■ **阅读材料**:

::::

为提高光伏发电系统的可靠性和稳定性,减少对电网功率波动的影响,提出计及水电机组运行状态的水光储互补系统功率平滑方法。根据水电机组实际运行数据,提取表征水电机组性能的特征指标,采用改进的复杂信息指标客观赋权法结合逼近理想解排序法（CRITIC-TOPSIS）得到水电机组运行状态的初始评估,将评估结果作为卷积神经网络（CNN）-灰狼优化的支持向量机（GSVM）模型的标签输出,建立基于CNN-GSVM的水电机组运行状态在线识别模型。利用自适应局部加权回归算法和小波分解算法将光伏功率信号分解为低频并网功率和由不同性能水电机组和储能承担的高频波动功率,制定水光储互补系统协调控制策略,实现光伏功率的平滑控制。通过某区域水光储互补系统实际运行数据仿真验证了所得方法的有效性。算例分析结果表明,根据水电机组实时运行状态调整水电机组和储能系统出力,在保证平抑光伏功率波动的同时兼顾了水电机组的安全性。

Abstract

In order to improve the reliability and stability of photovoltaic power generation systems and reduce the impact on grid power fluctuations, this paper proposes a power smoothing method for a hydroelectric-photovoltaic-energy storage complementary system considering the operating status of hydroelectric units. Based on the actual operating data of hydropower units, the feature indicators that characterize the performance of hydropower units are extracted. The improved CRITIC-TOPSIS method is used to obtain the initial evaluation of the operating status of hydropower units. The evaluation results are used as the label output of the Convolutional Neural Network （CNN）-Grey Wolf Optimization Support Vector Machine （GSVM） model to establish an online recognition model for the operating status of hydropower units based on CNN-GSVM. Using local weighted regression algorithm and wavelet decomposition algorithm, the photovoltaic power signal is decomposed into low-frequency grid connected power and high-frequency fluctuating power borne by different performance hydropower units and energy storage. A coordinated control strategy for the hydroelectric-photovoltaic-energy storage complementary system is formulated to achieve smooth control of photovoltaic power. The effectiveness of the proposed method is verified through simulation of actual operating data of the hydroelectric-photovoltaic-energy storage complementary system in a certain region. The simulation analysis results show that adjusting the output of the hydroelectric unit and energy storage system based on the real-time operating status of the hydroelectric unit not only ensures the smoothing of photovoltaic power fluctuations but also considers the safety of the hydroelectric unit.

::::

■ **所给条目**:
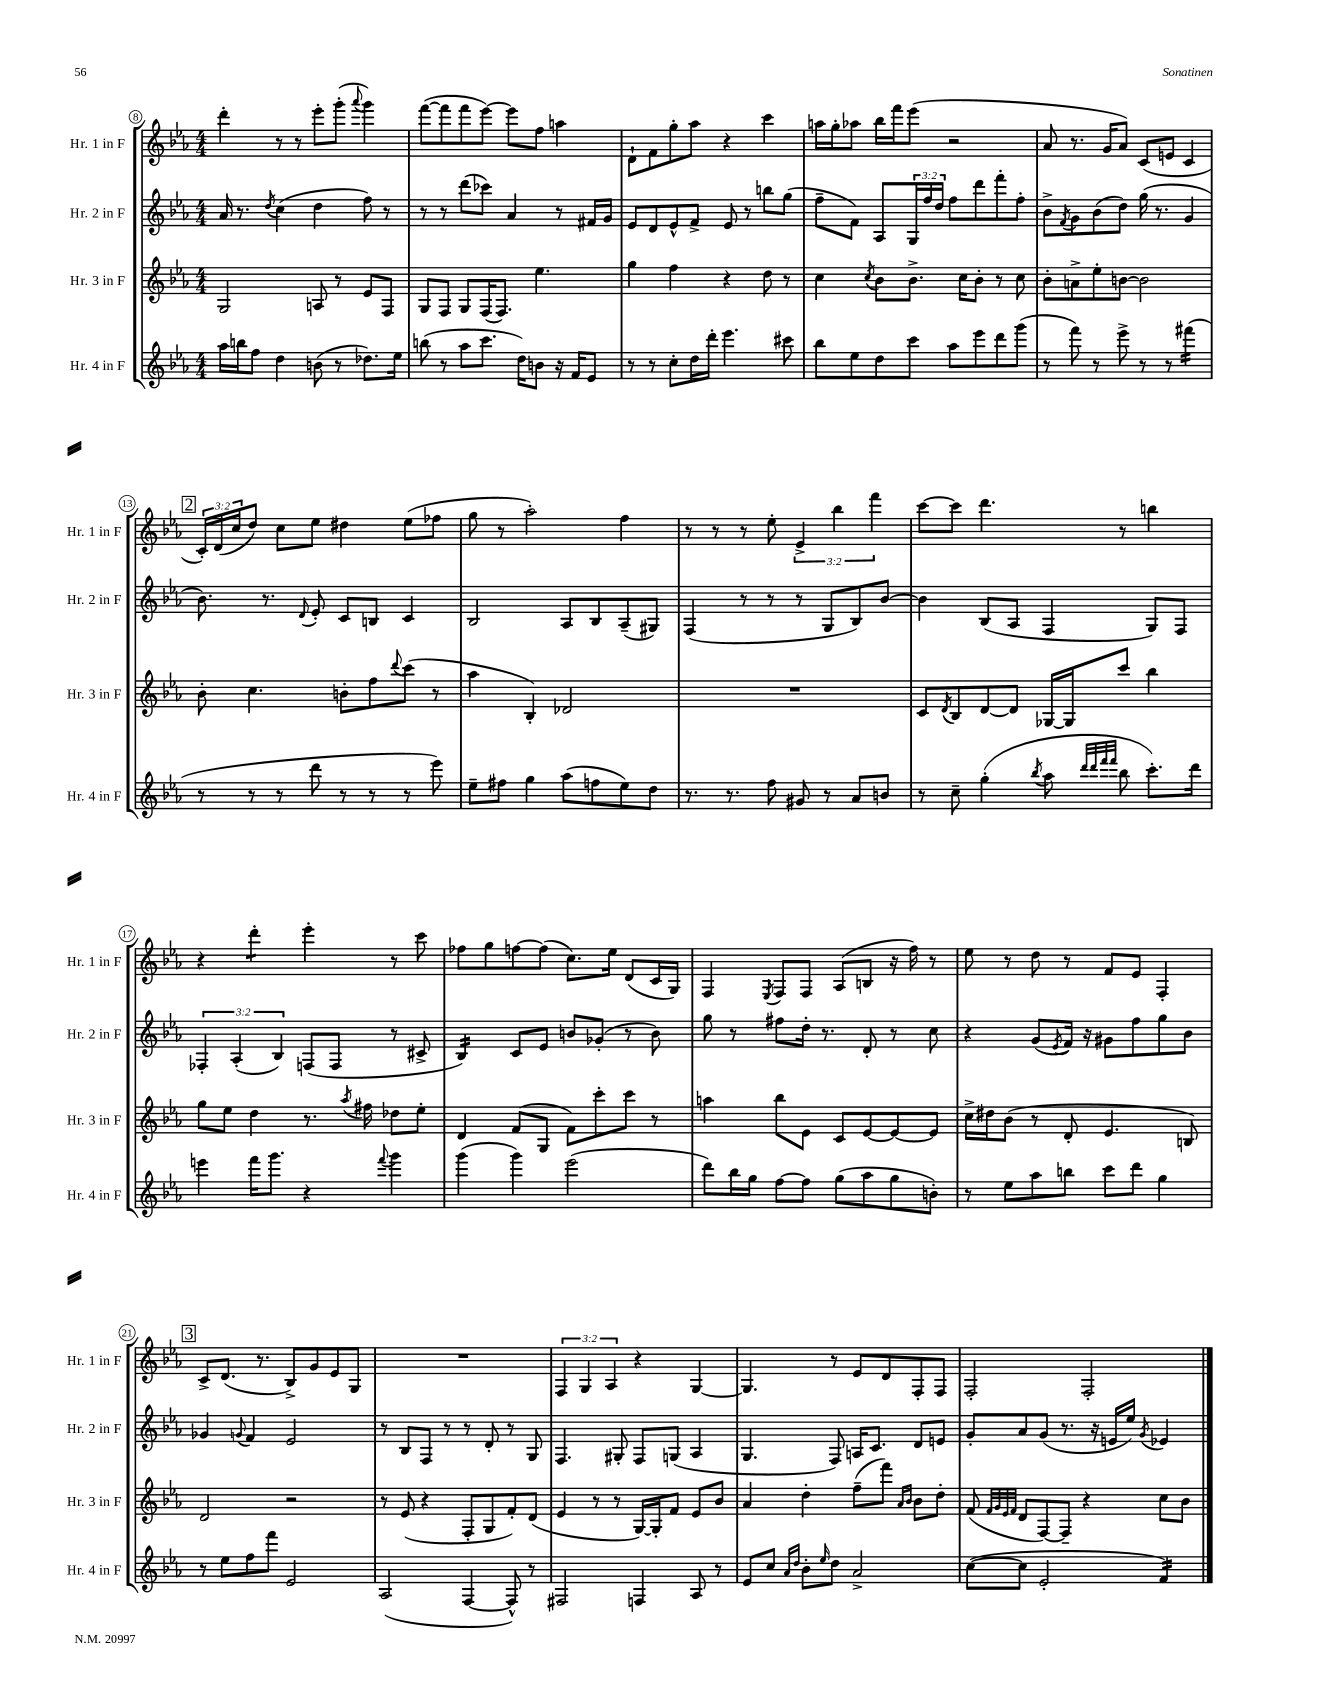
<<
\new StaffGroup <<
\new Staff = "s0" \with { instrumentName = "Hr. 1 in F" shortInstrumentName = "Hr. 1 in F" } {
    \clef treble \key ees \major \numericTimeSignature \time 4/4 \override Staff.TupletNumber.text = #tuplet-number::calc-fraction-text
    d'''4-. r8 r8 ees'''8-. g'''8-.( \appoggiatura { aes'''8 } g'''4) |
    f'''8~( f'''8 f'''8 ees'''8~) ees'''8 f''8 a''4 |
    d'8-! f'8 g''8-. aes''8 r4 c'''4 |
    a''16 g''16-. aes''8 bes''16 f'''16 ees'''8( r2 |
    aes'8 r8. g'16 aes'8) c'8( e'8 c'4 |
    \mark \markup { \box "2" } \tuplet 3/2 { c'16-.) d'16( c''16 } d''8) c''8 ees''8 dis''4 ees''8( fes''8 |
    g''8 r8 aes''2-.) f''4 |
    r8 r8 r8 ees''8-. \tuplet 3/2 { ees'4-> bes''4 f'''4 } |
    c'''8~ c'''8 d'''4. r8 b''4 |
    r4 d'''4:8-. ees'''4-. r8 c'''8 |
    fes''8 g''8 f''8~ f''8( c''8.) ees''16 d'8( c'16 g16) |
    f4 \acciaccatura { ees8 } f8 f8 aes8( b8 r16 f''16) r8 |
    ees''8 r8 d''8 r8 f'8 ees'8 f4-. |
    \mark \markup { \box "3" } c'8-> d'8.( r8. bes8->) g'8 ees'8 g8 |
    R1 |
    \tuplet 3/2 { f4 g4 aes4 } r4 g4~ |
    g4. r8 ees'8 d'8 f8-. f8 |
    f2-. f2-. \bar "|." |
}
\new Staff = "s1" \with { instrumentName = "Hr. 2 in F" shortInstrumentName = "Hr. 2 in F" } {
    \clef treble \key ees \major \numericTimeSignature \time 4/4 \override Staff.TupletNumber.text = #tuplet-number::calc-fraction-text
    aes'16 r8. \acciaccatura { d''8 } c''4( d''4 f''8) r8 |
    r8 r8 d'''8( ces'''8) aes'4 r8 fis'16 g'16 |
    ees'8 d'8 ees'8-^ f'8-> ees'8 r8 b''8 g''8( |
    f''8-- f'8) aes8 \tuplet 3/2 { g16 f''16 d''16 } f''8 d'''8 f'''8-. f''8-. |
    bes'8-> \acciaccatura { f'8 } g'8 bes'8( d''8) g''16( r8. g'4 |
    \mark \markup { \box "2" } bes'8.) r8. \appoggiatura { d'8 } ees'8-. c'8 b8 c'4 |
    bes2 aes8 bes8 aes8--( gis8) |
    f4( r8 r8 r8 g8 bes8) bes'8~ |
    bes'4 bes8( aes8 f4 g8) f8 |
    \tuplet 3/2 { fes4-. aes4-.( bes4) } f8( f8 r8 cis'8-> |
    bes4:16) c'8 ees'8 b'8 ges'8-.( r8 b'8) |
    g''8 r8 fis''8 d''16-. r8. d'8-. r8 c''8 |
    r4 g'8( \acciaccatura { ees'8 } f'16) r16 gis'8 f''8 g''8 bes'8 |
    \mark \markup { \box "3" } ges'4 \appoggiatura { g'8 } f'4 ees'2 |
    r8 bes8 f8 r8 r8 d'8-. r8 g8 |
    f4. gis8-. f8 g8( aes4 |
    g4. f8) a16 c'8. d'8 e'8 |
    g'8-. aes'8 g'8( r8. r16 e'16 ees''16) \acciaccatura { g'8 } ees'4 \bar "|." |
}
\new Staff = "s2" \with { instrumentName = "Hr. 3 in F" shortInstrumentName = "Hr. 3 in F" } {
    \clef treble \key ees \major \numericTimeSignature \time 4/4
    g2 a8 r8 ees'8 f8 |
    g8 f8 g8 f16( f8.) ees''4. |
    g''4 f''4 r4 d''8 r8 |
    c''4 \acciaccatura { c''8 } bes'8 bes'8.-> c''16 bes'8-. r8 c''8 |
    bes'8-. a'8-> ees''8-. b'8~ b'2 |
    \mark \markup { \box "2" } bes'8-. c''4. b'8-. f''8 \appoggiatura { d'''8 } c'''8( r8 |
    aes''4 bes4-.) des'2 |
    R1 |
    c'8 \acciaccatura { d'8 } bes8 d'8~ d'8 ges16~ ges16 c'''8 bes''4 |
    g''8 ees''8 d''4 r8. \acciaccatura { aes''8 } fis''16 des''8 ees''8-. |
    d'4 f'8( g8 f'8) c'''8-. c'''8 r8 |
    a''4 bes''8 ees'8 c'8 ees'8~ ees'8~ ees'8 |
    c''16-> dis''16 bes'8( r8 d'8-. ees'4. b8) |
    \mark \markup { \box "3" } d'2 r2 |
    r8 ees'8( r4 f8-. g8 f'8-.) d'8( |
    ees'4 r8 r8 g16~) g16-. f'8 ees'8 bes'8 |
    aes'4 d''4-. f''8--( f'''8) \grace { aes'16 bes'16 } bes'8 d''8-. |
    f'8( \grace { f'32 g'32 ees'32 f'32 } d'8 f8~) f8-- r4 c''8 bes'8 \bar "|." |
}
\new Staff = "s3" \with { instrumentName = "Hr. 4 in F" shortInstrumentName = "Hr. 4 in F" } {
    \clef treble \key ees \major \numericTimeSignature \time 4/4
    aes''16 b''16 f''8 d''4 b'8( r8 des''8.) ees''16 |
    b''8( r8 aes''8 c'''8. d''16) b'8 r16 f'16 ees'8 |
    r8 r8 c''8-. d''16 d'''16-. ees'''4. cis'''8 |
    bes''8 ees''8 d''8 c'''8 aes''8 ees'''8 d'''8 g'''8( |
    r8 f'''8) r8 ees'''8-> r8 r8 fis'''4:16( |
    \mark \markup { \box "2" } r8 r8 r8 d'''8 r8 r8 r8 ees'''8) |
    ees''8-- fis''8 g''4 aes''8( f''8 ees''8) d''8 |
    r8. r8. f''8 gis'8 r8 aes'8 b'8 |
    r8 c''8-- g''4-.( \acciaccatura { bes''8 } aes''8 \grace { d'''32 d'''32 f'''32 f'''32 } bes''8 c'''8.-.) d'''16 |
    e'''4 f'''16 g'''8. r4 \appoggiatura { f'''8 } g'''4 |
    g'''4( g'''4) ees'''2( |
    d'''8) bes''16 g''16 f''8~ f''8 g''8( aes''8 g''8 b'8-.) |
    r8 ees''8 aes''8 b''8 c'''8 d'''8 g''4 |
    \mark \markup { \box "3" } r8 ees''8 f''8 f'''8 ees'2 |
    aes2( f4~ f8-^) r8 |
    fis2 f4 aes8 r8 |
    ees'8 c''8 \grace { aes'16 d''16 } bes'8-. \grace { ees''16 } d''8 aes'2-> |
    c''8~( c''8 ees'2-. f'4:16) \bar "|." |
}
>>
>>
\layout { \context { \Score currentBarNumber = #8 \override BarNumber.stencil = #(make-stencil-circler 0.1 0.3 ly:text-interface::print) } }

::::

■ **要做的事**:
1. 在这段讲水光储互补系统的材料里,光伏功率信号是靠哪两种算法分解的?
2. 把条目从开头一直到含有“f''8-- f'8) aes8”的那一行,一字不差地重新写出来,首尾两行都要算在内。图片不用写。

■ **各题解答**:
1. 自适应局部加权回归算法和小波分解算法。

2.
<<
\new StaffGroup <<
\new Staff = "s0" \with { instrumentName = "Hr. 1 in F" shortInstrumentName = "Hr. 1 in F" } {
    \clef treble \key ees \major \numericTimeSignature \time 4/4 \override Staff.TupletNumber.text = #tuplet-number::calc-fraction-text
    d'''4-. r8 r8 ees'''8-. g'''8-.( \appoggiatura { aes'''8 } g'''4) |
    f'''8~( f'''8 f'''8 ees'''8~) ees'''8 f''8 a''4 |
    d'8-! f'8 g''8-. aes''8 r4 c'''4 |
    a''16 g''16-. aes''8 bes''16 f'''16 ees'''8( r2 |
    aes'8 r8. g'16 aes'8) c'8( e'8 c'4 |
    \mark \markup { \box "2" } \tuplet 3/2 { c'16-.) d'16( c''16 } d''8) c''8 ees''8 dis''4 ees''8( fes''8 |
    g''8 r8 aes''2-.) f''4 |
    r8 r8 r8 ees''8-. \tuplet 3/2 { ees'4-> bes''4 f'''4 } |
    c'''8~ c'''8 d'''4. r8 b''4 |
    r4 d'''4:8-. ees'''4-. r8 c'''8 |
    fes''8 g''8 f''8~ f''8( c''8.) ees''16 d'8( c'16 g16) |
    f4 \acciaccatura { ees8 } f8 f8 aes8( b8 r16 f''16) r8 |
    ees''8 r8 d''8 r8 f'8 ees'8 f4-. |
    \mark \markup { \box "3" } c'8-> d'8.( r8. bes8->) g'8 ees'8 g8 |
    R1 |
    \tuplet 3/2 { f4 g4 aes4 } r4 g4~ |
    g4. r8 ees'8 d'8 f8-. f8 |
    f2-. f2-. \bar "|." |
}
\new Staff = "s1" \with { instrumentName = "Hr. 2 in F" shortInstrumentName = "Hr. 2 in F" } {
    \clef treble \key ees \major \numericTimeSignature \time 4/4 \override Staff.TupletNumber.text = #tuplet-number::calc-fraction-text
    aes'16 r8. \acciaccatura { d''8 } c''4( d''4 f''8) r8 |
    r8 r8 d'''8( ces'''8) aes'4 r8 fis'16 g'16 |
    ees'8 d'8 ees'8-^ f'8-> ees'8 r8 b''8 g''8( |
    f''8-- f'8) aes8 \tuplet 3/2 { g16 f''16 d''16 } f''8 d'''8 f'''8-. f''8-. |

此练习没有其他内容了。